The repository contains working code for running an ETL pipeline, ML pipeline, and Flask app locally. Instructions are below.
-
Run the following commands in the project's root directory to set up your data and model.
- To run ETL pipeline that cleans data and stores processed data in a csv
python data/process_data.py data/processed_data.py - To run ML pipeline that trains classifier and outputs various csv files in data folder
python model/build_model.py data/processed_data.csv
- To run ETL pipeline that cleans data and stores processed data in a csv
The process_data.py file takes advantage of Python's Multiprocessing Pool class to run the set_treatment_outcome function in parallel. The code assumes 4 cores but you can revise the parallelize_dataframe function to customize your set-up.
-
Run the following command to run your web app.
python myapp.py -
Go to http://0.0.0.0:3001/
An uplift model seeks to predict the incremental value from sending a promotion.
The objective is to create an uplift model that scores and prioritizes events where an offer is both viewed and a transaction is completed within the offer duration.
A classification model will be developed to predict the results of an offer sent, which is termed as an "event" throughout this documentation.
The classification will be be based on four target segments, which are the following:
-
Control Non-Responders (Treatment: 0, Outcome: 0)
-
Control Responders (Treatment: 0, Outcome: 1)
-
Treatment Non-Responders (Treatment: 1, Outcome: 0)
-
Treatment Responders (Treatment: 1, Outcome: 1)
The goal is to prioritize Treatment Responders in the outreach. Events will be sorted by uplift score. The results of this scoring will then be evaluated with the use of a cumulative gains chart.
Why would we not be prioritizing Control Responders as well? Well, those are events that would be termed "sure things" in the marketing world. The customer will buy with or without the treatment/offer. We're focused on the events where there is incremental value to be gained in an offer being sent.
The cumulative gains chart above shows performance of prioritizing the Treatment Responders with the uplift model compared to a random choice model.
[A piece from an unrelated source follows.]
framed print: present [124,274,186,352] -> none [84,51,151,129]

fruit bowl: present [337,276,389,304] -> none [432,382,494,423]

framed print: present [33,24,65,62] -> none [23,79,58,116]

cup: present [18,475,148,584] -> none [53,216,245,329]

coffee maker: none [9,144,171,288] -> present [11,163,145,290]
Performance could definitely be improved as measured by the area under the curve. A more predictive model would be pushed out more to the upper left.
The 'days_as_member' feature is indicative of Treatment Responder with the median value being higher in the Treatment Class than the other classes.
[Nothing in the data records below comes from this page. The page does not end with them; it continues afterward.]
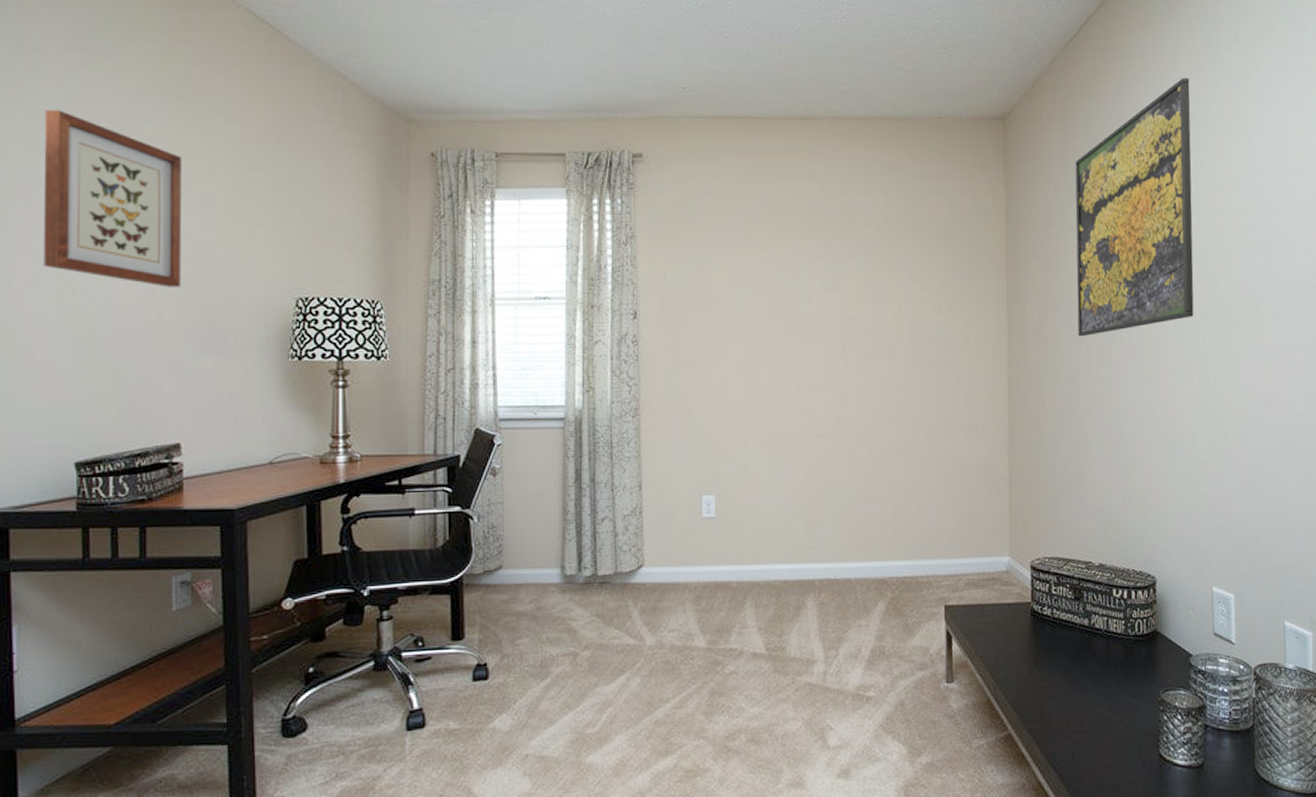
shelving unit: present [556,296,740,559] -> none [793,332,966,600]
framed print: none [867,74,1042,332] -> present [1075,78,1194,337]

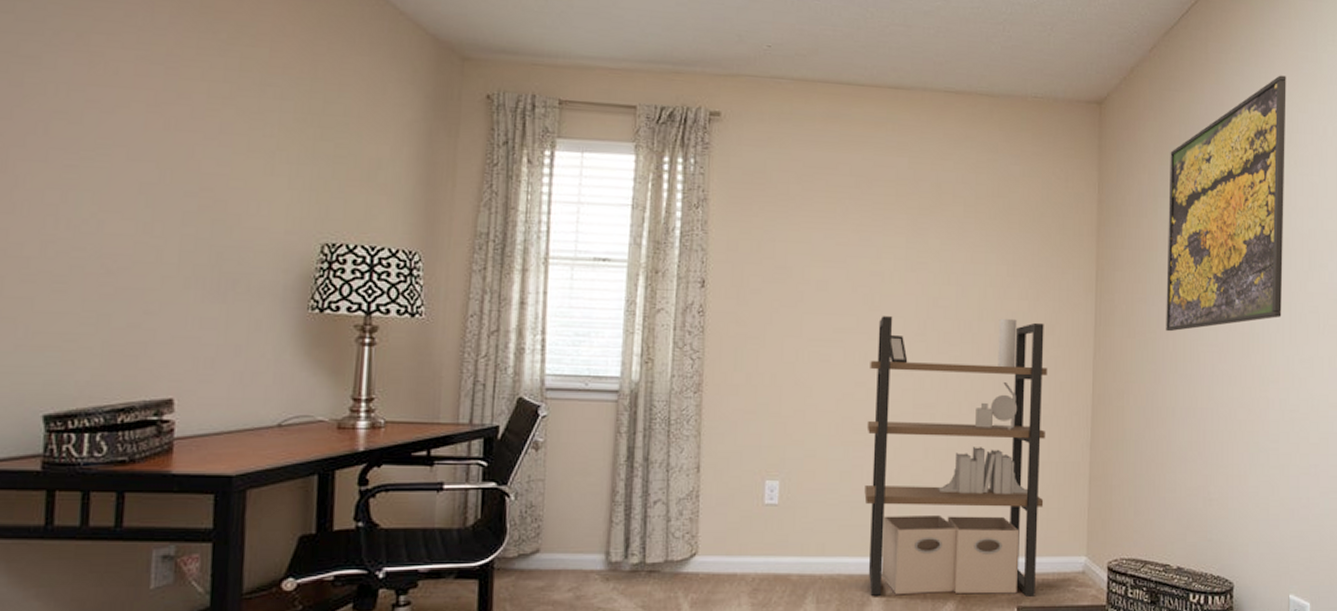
wall art: present [43,110,182,287] -> none [21,15,197,224]
shelving unit: none [793,332,966,600] -> present [864,316,1048,597]

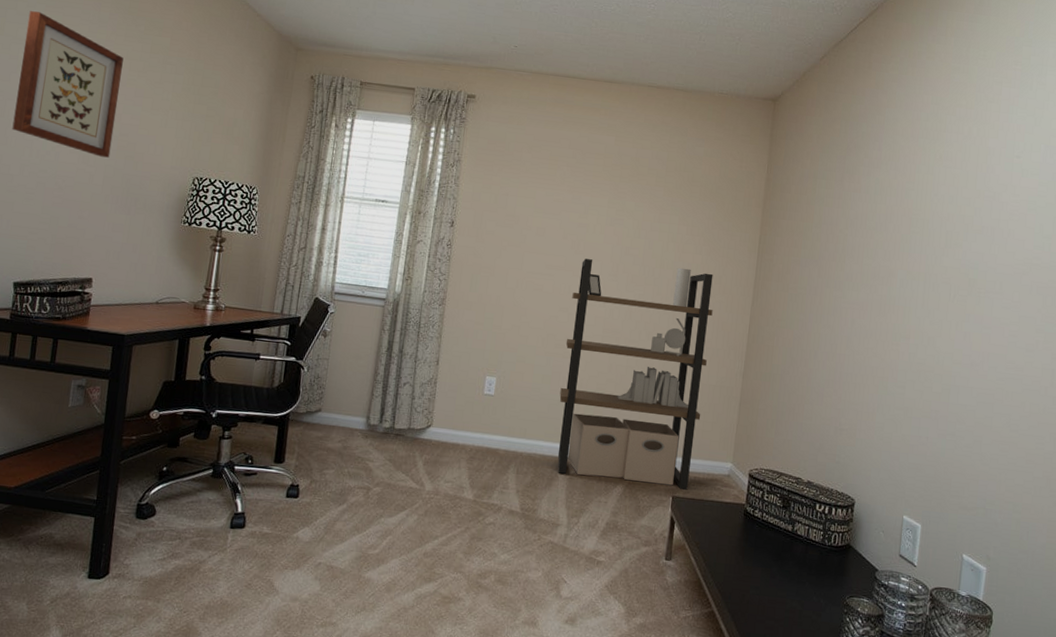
wall art: none [21,15,197,224] -> present [12,11,124,158]
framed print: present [1166,75,1286,332] -> none [815,83,939,290]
On average, the discount was the most successful offer type in terms of conversion. The channels all performed relatively similar in terms of conversion with the exception of the web, which underperformed relative to the rest for all offer types.
Next Steps
- Other classification methods that take advantage of boosting, such as AdaBoost or XGBoost, could be employed to improve the performance of the uplift model. Boosting has a benefit of reducing bias so could help in providing some incremental gain to the model. Currently the machine learning pipeline is limited to grid search on parameters for only a Random Forest classifier.
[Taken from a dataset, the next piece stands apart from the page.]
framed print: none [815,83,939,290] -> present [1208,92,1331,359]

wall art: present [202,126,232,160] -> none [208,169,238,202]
- data/process_data.py: ETL script to clean and saves data to csv file
- models/build_model.py: builds, trains, evaluates, and outputs results of machine learning classifier prediction
- data/visualizations.py: returns plotly visualizations for Flask application
- myapp.py: this file is used to run the Flask application
Analysis notebooks
- data/Exploratory_Data_Analysis.ipynb: jupyter notebook that explores initial data files and the data transformations necessary and conducted in the process_data.py file
- model/Model_Exploratory_Development.ipynb: jupyter notebook that walks through the steps for initial machine learning model refinement
Output Files
- data/clean_df.csv: flat file resulting from feature_engineering() function in build_model.py file and used for data visualization in app
- data/uplift_df.csv: flat file resulting from calc_uplift() function in build_model.py file that captures uplift scores
- data/cum_gains_df.csv: flat file containing data for cumulative gains chart
This project utilizes default packages within the Anaconda distribution of Python for the majority of the analysis. In addition, yellowbrick is included for exploratory data visualization for machine learning model development.
A requirements.txt file is included for packages where I had issues without installing upgrades up to at the very least that version of the package. However, it is not an exhaustive list. Please also refer to import packages in the various python files.